European Regions of Gastronomy discuss opportunities in food and well-being tourism

The 7th Annual IGCAT Experts’ Meeting successfully kicked off with IGCAT webinar on Food, Well-being and Wellness Tourism in the Regions of Gastronomy, held on 10 September 2020.

During the event, awarded European Regions of Gastronomy discussed policies to support and promote excellent visitor experiences related to food and well-being. By putting the spotlight on good case examples from the regions, the debate focused on how to encourage more responsible and better-quality visitor offers that can allure the international visitor that are increasingly curious to explore rural, sustainable, living-it and creative tourism experiences.

Attended by both IGCAT Experts and representatives of the World Regions of Gastronomy Platform, the webinar was also directed to identify opportunities of cross-marketing and international visibility for these visitor experiences offered by the Regions of Gastronomy Platform.

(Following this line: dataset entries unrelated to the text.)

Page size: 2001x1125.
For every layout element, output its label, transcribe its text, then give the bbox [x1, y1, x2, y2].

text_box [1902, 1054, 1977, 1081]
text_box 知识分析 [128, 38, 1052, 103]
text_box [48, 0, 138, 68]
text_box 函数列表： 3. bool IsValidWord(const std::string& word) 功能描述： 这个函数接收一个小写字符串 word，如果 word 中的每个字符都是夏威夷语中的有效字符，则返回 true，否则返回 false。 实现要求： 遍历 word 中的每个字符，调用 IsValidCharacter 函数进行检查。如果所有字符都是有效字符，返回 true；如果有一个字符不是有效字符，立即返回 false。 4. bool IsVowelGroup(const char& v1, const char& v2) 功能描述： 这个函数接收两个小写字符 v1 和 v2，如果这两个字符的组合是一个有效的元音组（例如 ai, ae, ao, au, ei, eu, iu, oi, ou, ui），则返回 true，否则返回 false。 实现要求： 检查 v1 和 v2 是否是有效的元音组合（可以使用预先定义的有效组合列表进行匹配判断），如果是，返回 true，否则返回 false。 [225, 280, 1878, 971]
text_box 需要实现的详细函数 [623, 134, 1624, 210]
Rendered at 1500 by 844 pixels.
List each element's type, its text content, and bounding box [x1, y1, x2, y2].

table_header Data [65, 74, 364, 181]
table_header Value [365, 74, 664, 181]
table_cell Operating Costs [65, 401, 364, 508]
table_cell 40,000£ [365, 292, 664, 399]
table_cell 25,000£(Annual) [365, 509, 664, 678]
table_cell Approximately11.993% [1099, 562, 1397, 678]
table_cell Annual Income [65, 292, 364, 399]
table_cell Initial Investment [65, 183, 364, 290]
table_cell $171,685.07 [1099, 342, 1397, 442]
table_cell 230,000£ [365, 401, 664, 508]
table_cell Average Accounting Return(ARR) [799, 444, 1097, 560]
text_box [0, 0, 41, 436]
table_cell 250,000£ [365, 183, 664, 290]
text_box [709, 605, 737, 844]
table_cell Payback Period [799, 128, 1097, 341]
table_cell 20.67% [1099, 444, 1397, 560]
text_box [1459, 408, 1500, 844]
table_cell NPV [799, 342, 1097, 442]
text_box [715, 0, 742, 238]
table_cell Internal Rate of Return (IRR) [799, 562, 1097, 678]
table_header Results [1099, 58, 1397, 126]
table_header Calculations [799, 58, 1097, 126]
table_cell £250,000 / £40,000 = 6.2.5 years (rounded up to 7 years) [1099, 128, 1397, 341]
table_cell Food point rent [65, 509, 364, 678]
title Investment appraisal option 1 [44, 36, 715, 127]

The session was chaired by President of IGCAT, Diane Dodd, PhD and included presentations from: Ariadna Ribas, Wine & Food Tourism Brand Manager of the Catalan Tourist Board (Catalonia, European Region of Gastronomy awarded 2016), who offered useful insights on the criteria and local brands adopted by the Catalan Tourist Board to identify quality experiences in the region that are suitable for international visitors;

Barbara Zmrzlikar, Head of Department of Research, Development, Innovation and EU Projects of the Slovenian Tourist Board (Slovenia, European Region of Gastronomy awarded 2021) who presented Slovenia’s Unique Experiences Programme aimed at selecting local 5-star experiences that are in line with the region’s strategy to strengthen its position as a green, sustainable and boutique destination;

David Vidal, CEO of Promotion and Product of the Fundació Foment del Turisme de Menorca (Menorca, European Region of Gastronomy awarded 2022) who explained how the region is building on its culture, gastronomy, history and local pride to develop a tourist offer that can differentiate the island from competing destinations, based on surprising experiences such as the Starlight and Gastronomy destination experience.

Parvathy Venugopal, CEO of GreenEscapes Oy (Kuopio, European Region of Gastronomy awarded 2020-2021) who presented her company’s strategy to create sustainable and engaging eco-luxury visitor experiences in Kuopio for the Asian market, involving local small and medium enterprises.

The webinar concluded that the regions have significant shared values with regards to sustainability and while each region promotes their experiences differently, there would be an added-value in looking more deeply into how the Platform could create brand-awareness and cross-marketing of premium gastronomic experiences. The European Platform agreed to continue this conversation at the next European Region of Gastronomy Platform meeting to be held in October.

About the World Regions of Gastronomy Platform   

Candidate and awarded World Regions of Gastronomy, guided by IGCAT, are working together to raise awareness about the importance of their cultural and food uniqueness; stimulate creativity and gastronomic innovation; educate for better nutrition; improve sustainable tourism standards; highlight distinctive food cultures; and strengthen community well-being.


IGCAT aims to empower local communities by raising awareness of the importance to safeguard and promote distinct food, culture, arts and sustainable tourism assets. This is essential to balance against globalised food trends that are impacting on our planet, health and local economies.

IGCAT is a non-profit institute established in 2012, working with regional stakeholder consortiums in the fields of gastronomy, culture, arts and tourism. It counts on the expertise of a worldwide network of experts and works in partnership with specialised intergovernmental organisations.

IGCAT provides the Region of Gastronomy Award and is the official secretariat for the World Regions of Gastronomy Platform. Furthermore, the Institute has developed the Young Chef Award, the Local Food Gift Challenge, the Top Visitor Experience and the Food Film Menu.